Cada mañana se lamentaba de haber marchado de su tierra y maldecía cuando veía caer aquella lluvia fina y cotidiana, que empapaba el último rincón del alma.
Los pinos, mas que verdes, parecían un ejército de fantasmas negros, moviendo sus brazos vegetales, entre la neblina que formaba el agua.
Quince días sin ver el sol, solo este asqueroso calabobos, barro y arroyuelos en el asfalto degradado.

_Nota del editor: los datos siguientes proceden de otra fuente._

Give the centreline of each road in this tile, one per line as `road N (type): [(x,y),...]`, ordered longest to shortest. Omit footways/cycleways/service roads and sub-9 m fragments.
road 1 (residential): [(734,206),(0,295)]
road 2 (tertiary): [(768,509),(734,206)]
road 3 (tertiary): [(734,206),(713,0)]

Cojo la maleta y me vuelvo, al fin y al cabo, poco tengo que meter dentro.
Y el tren se puso en marcha, abandonando un andén huérfano de nostalgias y pasando del día sin sol, a la noche de los túneles, como queriendo que la imagen del infierno húmedo se grabara en un flás, a martillazos de penumbra en su memoria.

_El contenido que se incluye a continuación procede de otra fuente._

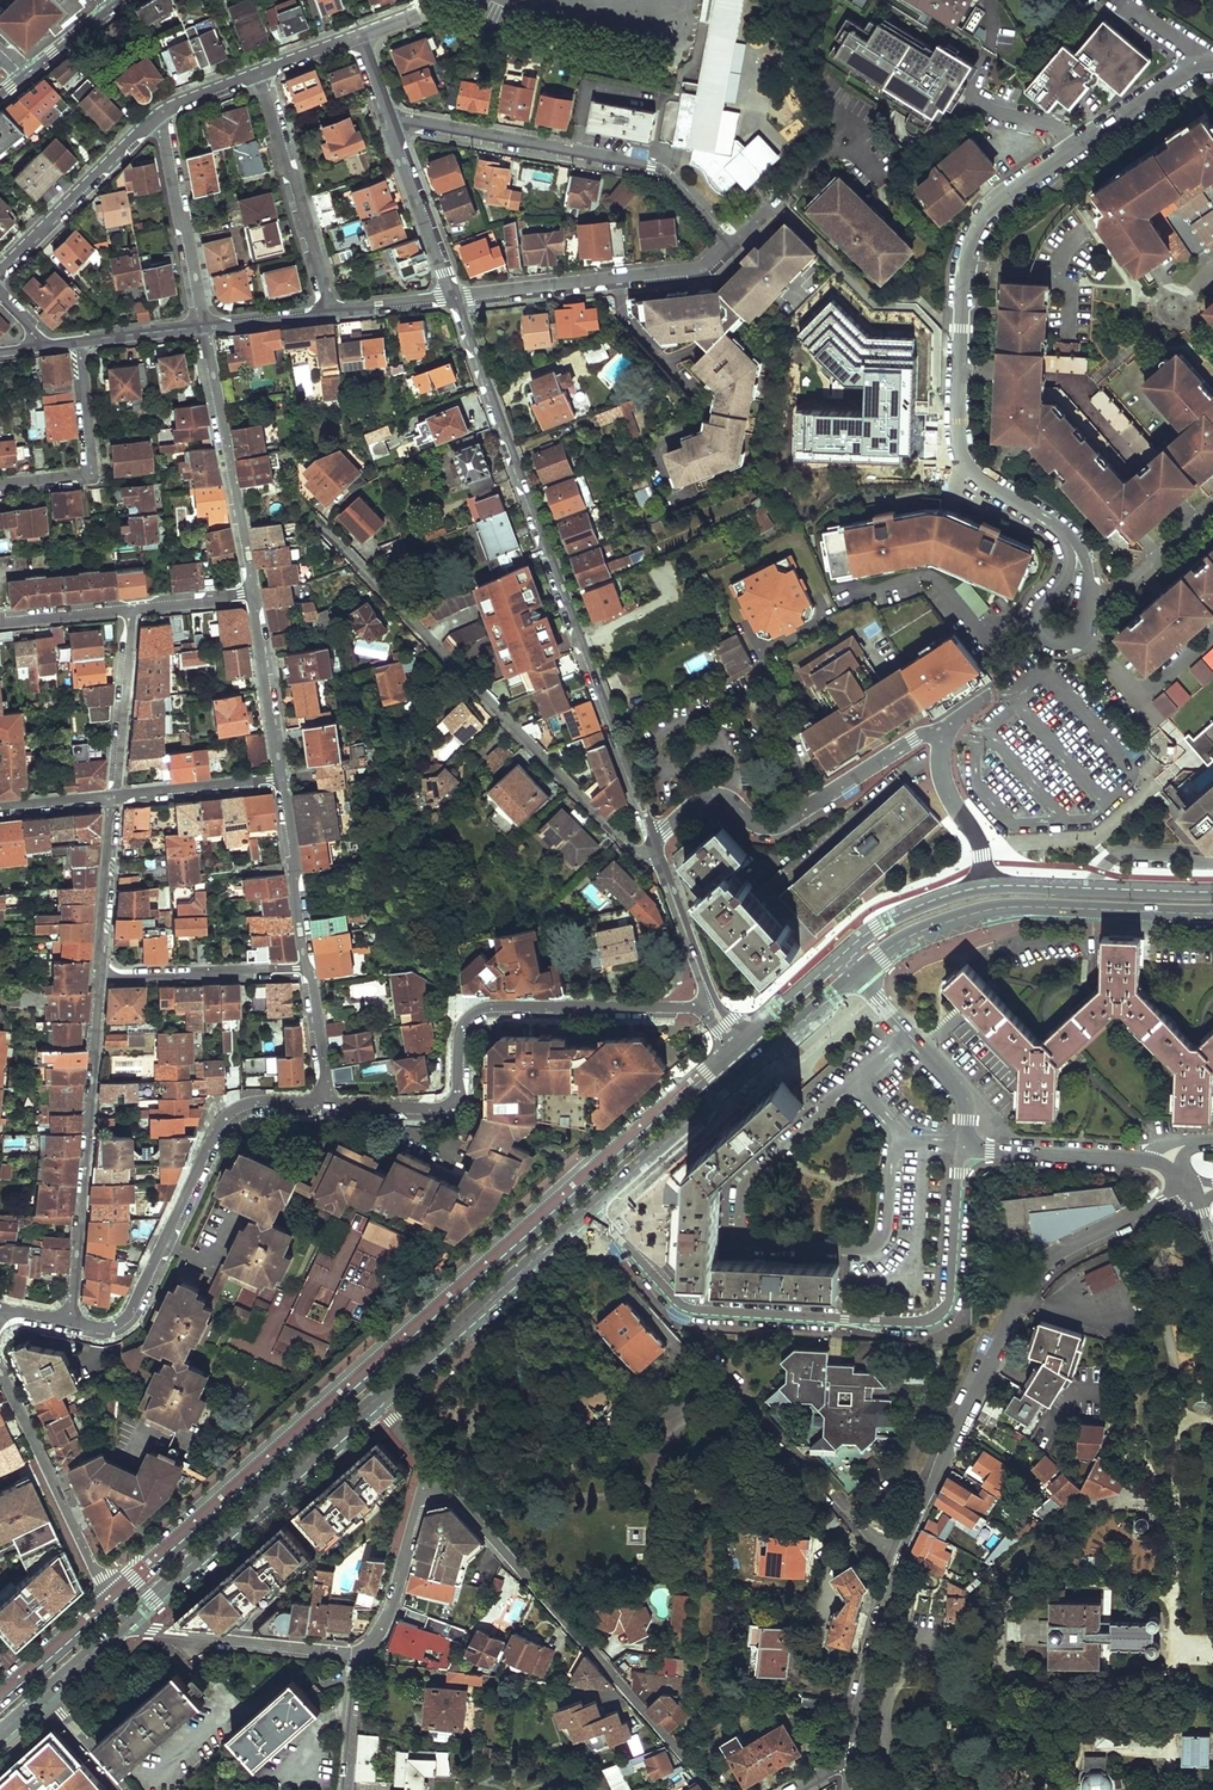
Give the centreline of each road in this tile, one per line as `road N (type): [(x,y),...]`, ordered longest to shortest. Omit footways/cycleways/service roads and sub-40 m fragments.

Poco a poco, subió la luz. Ya se apartaron las montañas, la llanura era más franca, tenía menos pliegues donde esconder la desesperanza.

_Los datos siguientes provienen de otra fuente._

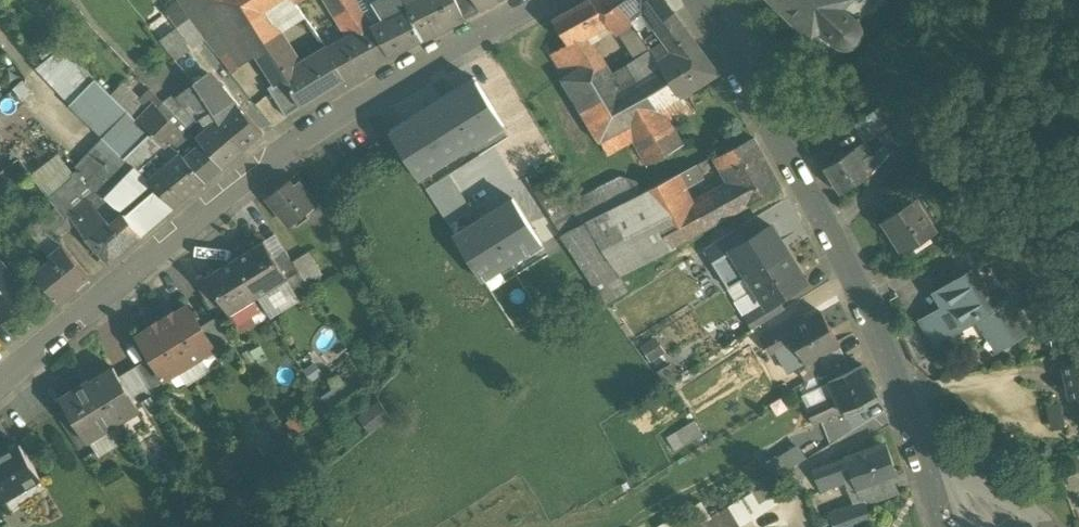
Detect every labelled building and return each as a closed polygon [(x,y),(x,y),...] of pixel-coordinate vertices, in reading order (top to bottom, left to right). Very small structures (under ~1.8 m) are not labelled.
[(179,3),(191,23),(206,43),(229,73),(256,54),(239,30),(221,1),(222,0),(177,0),(179,3)] [(221,1),(239,30),(264,13),(287,0),(222,0),(221,1)] [(336,7),(350,31),(366,21),(353,0),(348,0),(336,7)] [(382,1),(392,20),(408,12),(403,2),(402,0),(384,0),(382,1)] [(403,2),(408,12),(423,42),(465,20),(457,2),(456,0),(407,0),(403,2)] [(457,2),(465,20),(480,12),(474,0),(461,0),(457,2)] [(499,0),(474,0),(480,12),(500,2),(499,0)] [(570,11),(584,35),(607,21),(613,31),(631,20),(619,4),(625,0),(590,0),(570,11)] [(665,0),(625,0),(619,4),(631,20),(644,10),(656,27),(674,13),(665,0)] [(780,10),(778,13),(781,16),(783,13),(793,23),(791,25),(794,29),(797,26),(809,38),(803,44),(820,60),(834,46),(840,49),(846,50),(853,49),(858,45),(862,40),(863,33),(862,27),(858,21),(879,0),(770,0),(780,10)] [(206,43),(191,23),(179,3),(168,11),(180,28),(161,42),(177,62),(206,43)] [(584,35),(570,11),(554,20),(576,56),(591,46),(584,35)] [(392,20),(385,24),(402,53),(423,42),(408,12),(392,20)] [(301,71),(264,13),(239,30),(256,54),(276,86),(277,88),(286,82),(285,81),(301,71)] [(674,13),(656,27),(664,37),(683,25),(674,13)] [(372,31),(366,21),(350,31),(355,39),(342,46),(360,75),(390,59),(372,31)] [(649,23),(638,30),(644,40),(655,33),(649,23)] [(402,53),(385,24),(372,31),(390,59),(402,53)] [(699,47),(683,25),(664,37),(676,53),(679,58),(699,47)] [(655,33),(644,40),(652,52),(653,53),(663,46),(655,33)] [(360,75),(342,46),(329,54),(347,82),(360,75)] [(591,46),(576,56),(583,67),(561,81),(582,116),(619,94),(591,46)] [(676,53),(659,64),(662,69),(680,97),(718,74),(699,47),(679,58),(676,53)] [(653,53),(652,52),(628,66),(639,83),(643,80),(662,69),(659,64),(653,53)] [(347,82),(329,54),(317,61),(334,91),(347,82)] [(301,71),(285,81),(286,82),(302,110),(334,91),(317,61),(301,71)] [(662,69),(643,80),(660,108),(680,97),(662,69)] [(229,96),(223,88),(219,90),(215,82),(212,78),(207,77),(196,86),(207,104),(219,124),(239,108),(229,96)] [(475,80),(393,131),(422,179),(504,128),(475,80)] [(619,94),(582,116),(599,144),(628,127),(660,108),(643,80),(639,83),(619,94)] [(128,114),(95,81),(71,105),(109,142),(121,153),(140,172),(154,159),(154,160),(159,156),(158,156),(164,150),(151,137),(138,124),(128,114)] [(302,110),(286,82),(277,88),(276,86),(269,90),(286,119),(302,110)] [(196,86),(179,98),(193,114),(207,104),(196,86)] [(207,104),(193,114),(209,132),(219,124),(207,104)] [(136,106),(128,114),(138,124),(146,116),(136,106)] [(146,116),(138,124),(151,137),(169,120),(155,106),(146,116)] [(239,108),(219,124),(244,154),(263,138),(239,108)] [(660,108),(628,127),(650,166),(682,147),(660,108)] [(890,130),(882,117),(856,133),(864,145),(865,144),(877,137),(878,138),(890,130)] [(185,136),(169,120),(151,137),(164,150),(170,144),(173,147),(185,136)] [(244,154),(219,124),(209,132),(201,139),(204,144),(225,169),(244,154)] [(890,130),(878,138),(885,149),(887,152),(888,152),(899,144),(890,130)] [(753,138),(719,157),(733,183),(747,207),(781,188),(753,138)] [(109,142),(95,157),(106,168),(121,153),(109,142)] [(170,144),(164,150),(158,156),(159,156),(163,161),(176,151),(173,147),(170,144)] [(225,169),(204,144),(185,160),(206,185),(225,169)] [(885,149),(873,157),(868,149),(863,152),(860,148),(856,150),(872,175),(891,155),(888,152),(887,152),(885,149)] [(872,175),(856,150),(826,169),(842,195),(872,175)] [(176,151),(163,161),(169,167),(181,156),(176,151)] [(106,168),(89,184),(103,196),(104,195),(125,215),(143,237),(176,209),(150,182),(140,172),(121,153),(106,168)] [(154,160),(154,159),(140,172),(150,182),(161,173),(169,167),(163,161),(159,156),(154,160)] [(185,160),(181,156),(169,167),(161,173),(187,200),(206,185),(185,160)] [(695,166),(675,177),(683,191),(703,180),(695,166)] [(564,235),(641,196),(648,192),(642,180),(623,175),(573,201),(558,171),(534,184),(564,235)] [(72,229),(77,225),(71,217),(89,202),(99,194),(89,184),(79,173),(50,199),(72,229)] [(187,200),(161,173),(150,182),(176,209),(187,200)] [(474,213),(452,177),(429,191),(451,228),(474,213)] [(683,191),(675,177),(648,192),(641,196),(656,224),(639,235),(652,259),(705,230),(691,206),(683,191)] [(316,206),(297,183),(293,187),(288,181),(267,198),(290,227),(316,206)] [(733,183),(691,206),(705,230),(747,207),(733,183)] [(641,196),(564,235),(599,289),(652,259),(639,235),(656,224),(641,196)] [(112,226),(108,222),(89,202),(71,217),(77,225),(110,264),(130,247),(112,226)] [(915,202),(884,223),(905,254),(936,234),(915,202)] [(515,203),(460,238),(487,282),(543,247),(515,203)] [(72,229),(57,210),(42,221),(57,240),(72,229)] [(125,215),(112,226),(130,247),(143,237),(125,215)] [(748,278),(787,254),(771,228),(745,243),(712,264),(728,290),(748,278)] [(712,264),(745,243),(737,230),(704,250),(712,264)] [(275,261),(265,244),(236,261),(259,300),(288,283),(275,261)] [(89,276),(64,246),(50,258),(53,261),(36,275),(58,301),(89,276)] [(293,264),(286,254),(275,261),(288,283),(300,275),(293,264)] [(307,254),(293,264),(300,275),(307,286),(321,277),(307,254)] [(787,254),(748,278),(765,305),(766,307),(778,299),(805,282),(787,254)] [(259,300),(236,261),(207,279),(218,296),(230,317),(259,300)] [(0,266),(0,323),(25,303),(14,289),(17,286),(0,266)] [(975,270),(934,295),(943,309),(957,333),(981,318),(1001,350),(1031,332),(1010,299),(997,306),(975,270)] [(765,305),(748,278),(728,290),(744,317),(765,305)] [(218,296),(206,302),(217,320),(219,324),(230,317),(218,296)] [(744,317),(743,318),(751,331),(784,310),(778,299),(766,307),(765,305),(744,317)] [(189,308),(164,323),(190,366),(214,351),(215,351),(202,329),(189,308)] [(943,309),(921,322),(936,345),(957,333),(943,309)] [(802,316),(760,341),(769,355),(792,341),(806,364),(815,359),(837,345),(839,344),(819,313),(806,322),(802,316)] [(217,320),(202,329),(215,351),(214,351),(216,353),(231,344),(219,324),(217,320)] [(190,366),(164,323),(139,338),(152,359),(165,381),(166,381),(190,366)] [(1049,334),(1054,356),(1078,351),(1078,334),(1074,329),(1049,334)] [(837,345),(815,359),(822,370),(844,356),(837,345)] [(844,356),(822,370),(828,382),(851,372),(844,356)] [(152,359),(137,368),(150,391),(151,392),(167,383),(166,381),(165,381),(152,359)] [(1063,366),(1071,401),(1078,399),(1078,362),(1063,366)] [(851,372),(828,382),(835,397),(841,411),(851,407),(854,413),(865,408),(862,401),(875,395),(862,367),(851,372)] [(137,368),(119,379),(132,401),(150,391),(137,368)] [(119,379),(113,370),(91,383),(117,426),(139,413),(132,401),(119,379)] [(343,381),(321,395),(329,407),(351,393),(343,381)] [(117,426),(91,383),(63,400),(67,409),(88,443),(91,442),(117,426)] [(798,385),(788,392),(796,410),(807,404),(798,385)] [(835,397),(808,410),(815,423),(841,411),(835,397)] [(88,443),(67,409),(56,415),(84,462),(98,454),(91,442),(88,443)] [(694,421),(668,435),(675,449),(701,435),(694,421)] [(0,458),(0,497),(4,504),(41,482),(19,446),(0,458)] [(847,459),(854,479),(862,501),(829,513),(834,526),(862,526),(872,523),(866,505),(875,501),(870,488),(891,480),(895,478),(884,446),(847,459)] [(847,459),(813,472),(820,492),(854,479),(847,459)] [(891,480),(870,488),(875,501),(896,494),(891,480)] [(774,482),(700,526),(742,526),(785,501),(774,482)]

Recordaba este paisaje muy bien, aquí las desgracias vienen de cara, no tienen un escondite tras cada curva, andan a pelo sobre las rastrojeras.
Ya más tarde, el sol hizo olvidar las inundaciones de las manos a sueldo, los chopos escoltaban la entrada en el pueblo y a lo lejos se dibujaban las ruinas de piedra encaramadas al puesto de vigía.
Se acercó al río, donde carga a cuestas con el puente y allí, junto al lugar en el que se sientan los viejos, clavó sus pies con fuerza en el suelo añorado y se durmió. Soñó con el paso de las estaciones sobre el puente, con los cambios de humor del río, con los rebaños pastando a su alrededor y ya no quiso volver a despertar.
Cuando salieron los viejos a esparcerse a la entrada del puente, uno dijo que ese zalce de ramas frondosas no estaba allí antes y el otro le contestó que cada día estás más modorro.